The proof doesn't reveal what the answer was. It reveals that a valid answer was checked and that the pass/fail result is honest. You can't fake a pass (the ZK proof would be invalid). But if you fail, nobody knows what you tried.

The Proof Server as Infrastructure

On Cardano, your DApp infrastructure is:

• A node connection (or Blockfrost API)
• A transaction builder (Lucid, Mesh, Atlas)
• A signing key

On Midnight, add:

• A proof server — Docker container, native binary, handles the cryptographic heavy lifting

The proof server is the most significant new infrastructure requirement. It:

• Runs locally (your machine or a server you control)
• Sees your private inputs (necessary to generate the proof)
• Requires non-trivial CPU (proof generation is the bottleneck)
• Must be version-matched to the compiled contract's ZK artifacts

For development, docker compose up -d is enough. For production, proof server deployment is an architecture decision: who runs it, where, with what trust model. If you're building a web DApp, the proof server might run client-side (via WebAssembly, eventually) or on a trusted backend.

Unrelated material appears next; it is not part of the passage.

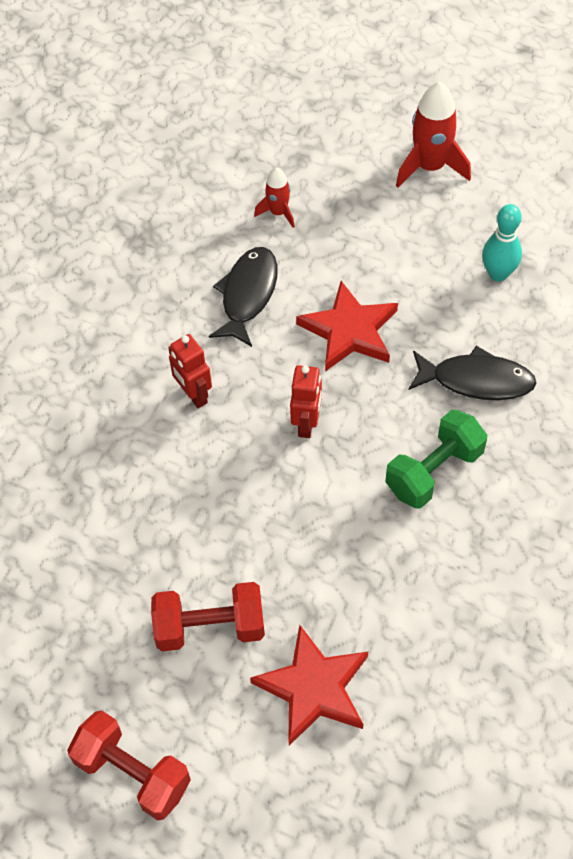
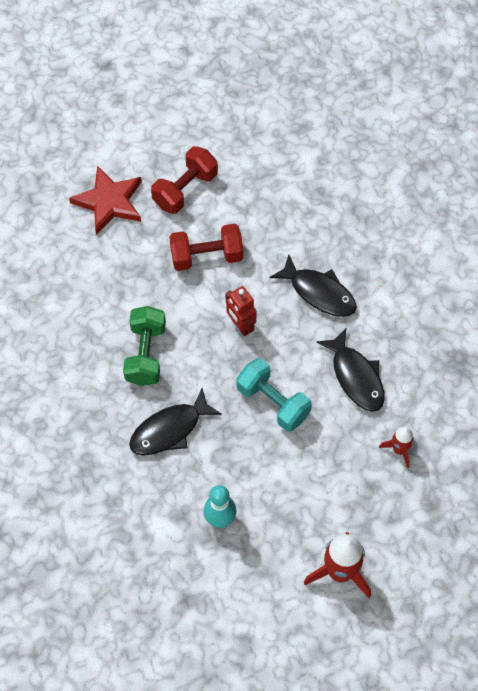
camera: 135 degrees right, 5 degrees up
red dumbbell [67,710,191,820] -> red dumbbell moved to [169,224,243,271]
red robot [168,334,212,408] -> black fish [270,255,357,317]
red star [296,281,398,371] -> turquoise dumbbell [236,358,312,432]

Either way, whoever runs the proof server sees the pre-proof data.

Proof Generation vs Cardano Transaction Building

Aspect

Cardano Transaction Building

Midnight Proof Generation

What it produces

A signed transaction with visible inputs/outputs

A ZK proof that hides private inputs

Where it runs

Your machine (off-chain code)

Your machine (proof server)

What it needs

UTXOs, datums, signing keys

Circuit, witness data, current state

Time

Milliseconds to seconds

Seconds to tens of seconds

Output size

Variable (depends on tx complexity)

~5KB (constant, regardless of complexity)

What the network does

Re-executes the validator script

Checks the proof (no re-execution)

Network cost

ExUnits (CPU + memory)

Proof verification (~6ms)

Privacy

None — all inputs visible

Full — private inputs never leave your machine

The fundamental tradeoff: Cardano makes the user's experience fast (quick tx building) at the cost of public data. Midnight makes the user's experience slower (proof generation) in exchange for private data.

Questions to Consider

• Proof generation takes ~1.2 seconds for a simple circuit and will take longer for complex ones. At what circuit complexity does this become a UX problem? What's the threshold where users stop waiting?
• The proof server sees your private inputs. For a voting app, it sees your vote. For a credential app, it sees your credentials. If the proof server ran on a third-party server (to avoid users running Docker), what trust model would you need?
• On Cardano, you can predict ExUnits before submitting. On Midnight, proof generation time is harder to predict — it depends on circuit complexity and hardware. How would you communicate this uncertainty to users?

What's Next

Module 101 is complete. You've scaffolded a project (101.1), identified its components and their Cardano equivalents (101.2), and understood proof generation (101.3). Module 102 goes deeper into Midnight's architecture — the dual-state model, Kachina transcripts, and the partner chain relationship.

Conversation Starters

A product manager asks: "Why does our Midnight app take 60 seconds to confirm a transaction when Cardano takes 25?"

Explain:

• Where the extra time goes (proof generation, not block time — Midnight blocks are actually faster)
• What the user gets in return (privacy — their inputs never leave their machine)
• What the network gains (fast verification instead of full re-execution)
• How this might improve (faster proof servers, WebAssembly provers, hardware acceleration)

Frame it as a tradeoff, not a limitation. The proof generation time IS the privacy feature — it's the computation that makes private data verifiable without being visible.